Texto para leitura:
---

CRASH – Seis Personagens em Busca do Gozo

Sobre o filme Crash de Cronenberg

Se você assistiu Crash por inteiro e resistiu ao impulso de partir indignado, saiba que você tem alguma sabedoria sobre a alma humana. Você tem este conhecimento cuja fonte de águas amargas nos faz sábios: a familiaridade com as mais insuportáveis fantasias e os mais ásperos pensamentos que invariavelmente constituem nosso âmago.

Diferenciamo-nos uns dos outros não necessariamente porque uns são mais maus ou sujos, somos todos monstruosos por dentro, a diferença está em como lidamos com isso. Como dizia Caetano, de perto ninguém é normal. Decididamente não é um filme para todos. Se você foi um dos que levantou da cadeira ou odiou o filme, não fique triste, ele é pesado mesmo. Assemelha-se a um pesadelo arrastado. O próprio diretor, Cronenberg, levou seis meses para ler o livro homônimo.

As cenas que vimos em Crash, são tão tocantes quanto absurdas e improváveis. No entanto aí está o filme dando o que falar à imprensa de todo o mundo, por quê? Se é tão inverossímil, tão distante da realidade por que mexe conosco? Talvez seja inquietante justamente por tratar de um tema extremamente íntimo mas do qual nada queremos saber: as fantasias que comandam nosso gozo.

Seria completamente inútil ficarmos tratando da verossimilhança dos personagens, embora existam muitos seres humanos dispostos a viver para o culto de suas fantasias sexuais tornando-se tão excêntricos quanto os do filme. Eles parecem de fato improváveis, mas os outros, ditos “normais”, também dedicam boa parte de suas energias psíquicas às fantasias. Para escândalo dos pragmáticos essas mesmas fantasias que nos acometem, que nos habitam tão sem cerimônia, não servem para nada de útil, servem para nos fazer gozar. No filme parece que navegamos em um universo totalmente tomado pelo erotismo dos acidentes e os diálogos sobre a busca do gozo sexual. O resto de suas vidas torna-se totalmente sem importância. Procure uma mísera criança ao longo de todo o filme. Você não encontrará nem por acaso, nem sequer num acidente. O filme trata de um grupo dedicado ao presente da busca do gozo, não há passado, não há futuro, não há ascendentes nem descendentes, todos os personagens são mais ou menos da mesma geração.

---

Indique se cada afirmação abaixo está de acordo com o texto sobre o filme Crash, respondendo sim ou não e citando literalmente as palavras do texto que decidem a questão.
1. O diretor do filme levou seis meses para ler o livro de mesmo nome.
2. Algumas cenas do filme mostram crianças.
3. Os personagens do filme pertencem a gerações bem diferentes.

Imagens das páginas e texto extraído:
---

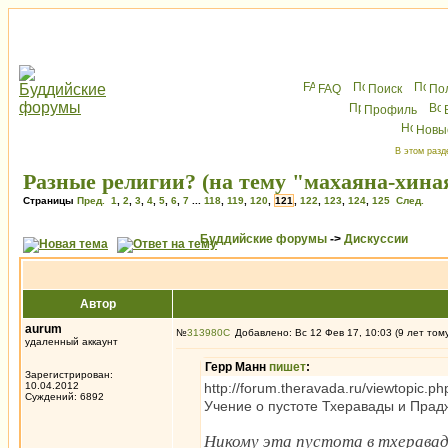
FAQ
Поиск
По
Профиль
Новы
В этом разд
Разные религии? (на тему "махаяна-хина
Страницы
Пред.
1
,
2
,
3
,
4
,
5
,
6
,
7
...
118
,
119
,
120
,
121
,
122
,
123
,
124
,
125
След.
Буддийские форумы
->
Дискуссии
Автор
aurum
№
313980
Добавлено: Вс 12 Фев 17, 10:03 (9 лет том
удаленный аккаунт
Герр Манн
пишет
:
Зарегистрирован:
10.04.2012
http://forum.theravada.ru/viewtopic
Суждений: 6892
Учение о пустоте Тхеравады и Пра
Никому эта пустота в тхераваде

---

Resposta do exercício:
1. Sim: "O próprio diretor, Cronenberg, levou seis meses para ler o livro homônimo."
2. Não: "Procure uma mísera criança ao longo de todo o filme. Você não encontrará nem por acaso, nem sequer num acidente."
3. Não: "todos os personagens são mais ou menos da mesma geração."